I have a text variable and a grouping variable. I'd like to collapse the text variable into one string per row (combine) by factor. So as long as the group column says m
I want to group the text together and so on. I provided a sample data set before and after. I am writing this for a package and have thus far avoided all reliance on other packages except for wordcloud
and would like to keep it this way.
I suspect rle
may be useful with cumsum
but haven't been able to figure this one out.
Thank you in advance.
What the data looks like
text group
1 Computer is fun. Not too fun. m
2 No its not, its dumb. m
3 How can we be certain? f
4 There is no way. m
5 I distrust you. m
6 What are you talking about? f
7 Shall we move on? Good then. f
8 Im hungry. Lets eat. You already? m
What I'd like the data to look like
text group
1 Computer is fun. Not too fun. No its not, its dumb. m
2 How can we be certain? f
3 There is no way. I distrust you. m
4 What are you talking about? Shall we move on?
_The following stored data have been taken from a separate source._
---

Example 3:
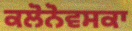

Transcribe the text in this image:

ਕਲੋਨੋਵਸਕਾ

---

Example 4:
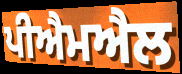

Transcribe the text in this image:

ਪੀਐਮਐਲ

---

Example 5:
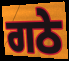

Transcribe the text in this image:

ਗਠੇ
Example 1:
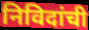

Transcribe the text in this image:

निविदांची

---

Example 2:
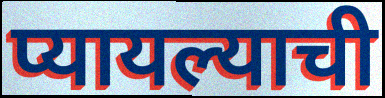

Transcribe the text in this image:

प्यायल्याची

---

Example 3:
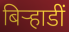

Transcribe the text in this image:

बिर्‍हाडीं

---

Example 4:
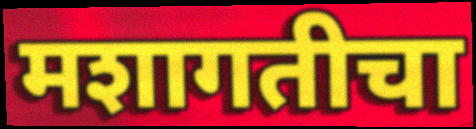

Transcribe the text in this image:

मशागतीचा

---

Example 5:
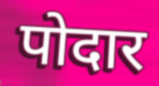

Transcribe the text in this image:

पोदार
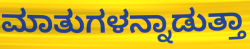
ಮಾತುಗಳನ್ನಾಡುತ್ತಾ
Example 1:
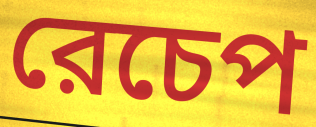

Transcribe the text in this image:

রেচেপ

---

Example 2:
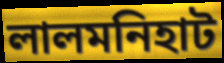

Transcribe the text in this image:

লালমনিহাট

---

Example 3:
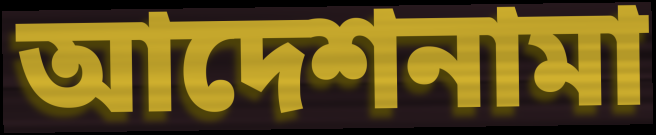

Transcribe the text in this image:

আদেশনামা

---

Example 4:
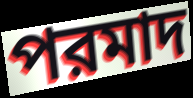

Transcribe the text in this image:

পরমাদ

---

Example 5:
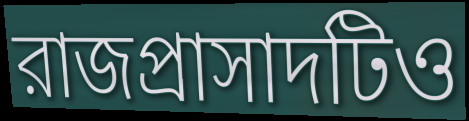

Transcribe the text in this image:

রাজপ্রাসাদটিও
Good then. f
5 Im hungry. Lets eat. You already? m
The Data
dat <- structure(list(text = c("Computer is fun. Not too fun.", "No its not, its dumb.",
"How can we be certain?", "There is no way.", "I distrust you.",
"What are you talking about?", "Shall we move on? Good then.",
"Im hungry. Lets eat. You already?"), group = structure(c(2L,
2L, 1L, 2L, 2L, 1L, 1L, 2L), .Label = c("f", "m"), class = "factor")), .Names = c("text",
"group"), row.names = c(NA, 8L), class = "data.frame")
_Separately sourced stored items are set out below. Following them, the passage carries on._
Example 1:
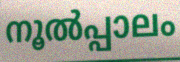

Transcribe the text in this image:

നൂൽപ്പാലം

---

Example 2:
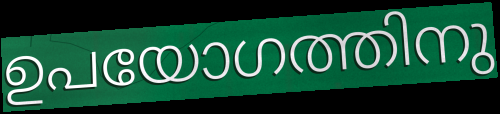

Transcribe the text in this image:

ഉപയോഗത്തിനു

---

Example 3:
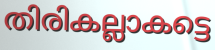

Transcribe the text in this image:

തിരികല്ലാകട്ടെ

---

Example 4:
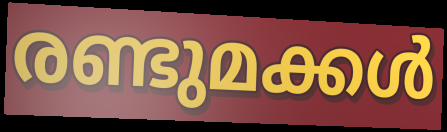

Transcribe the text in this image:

രണ്ടുമക്കൾ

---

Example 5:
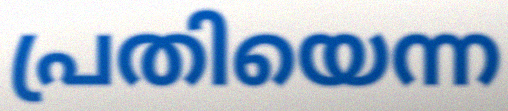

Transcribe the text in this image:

പ്രതിയെന്ന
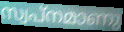
സ്വപ്നമാണു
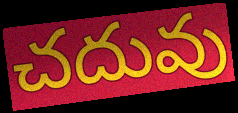
చదువు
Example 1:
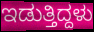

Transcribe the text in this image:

ಇಡುತ್ತಿದ್ದಳು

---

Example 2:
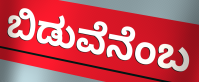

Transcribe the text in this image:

ಬಿಡುವೆನೆಂಬ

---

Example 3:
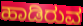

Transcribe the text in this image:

ಹಾಡಿರುವ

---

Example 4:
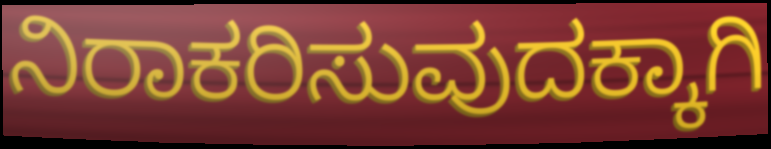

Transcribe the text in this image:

ನಿರಾಕರಿಸುವುದಕ್ಕಾಗಿ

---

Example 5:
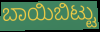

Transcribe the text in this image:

ಬಾಯಿಬಿಟ್ಟು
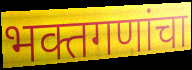
भक्तगणांचा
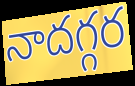
నాదగ్గర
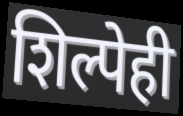
शिल्पेही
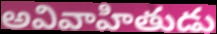
అవివాహితుడు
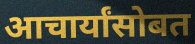
आचार्यांसोबत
EDIT: I found I can add unique column for each run of the group variable with:
x <- rle(as.character(dat$group))[[1]]
dat$new <- as.factor(rep(1:length(x), x))
Yielding:
text group new
1 Computer is fun. Not too fun. m 1
2 No its not, its dumb. m 1
3 How can we be certain? f 2
4 There is no way. m 3
5 I distrust you. m 3
6 What are you talking about? f 4
7 Shall we move on? Good then. f 4
8 Im hungry. Lets eat. You already? m 5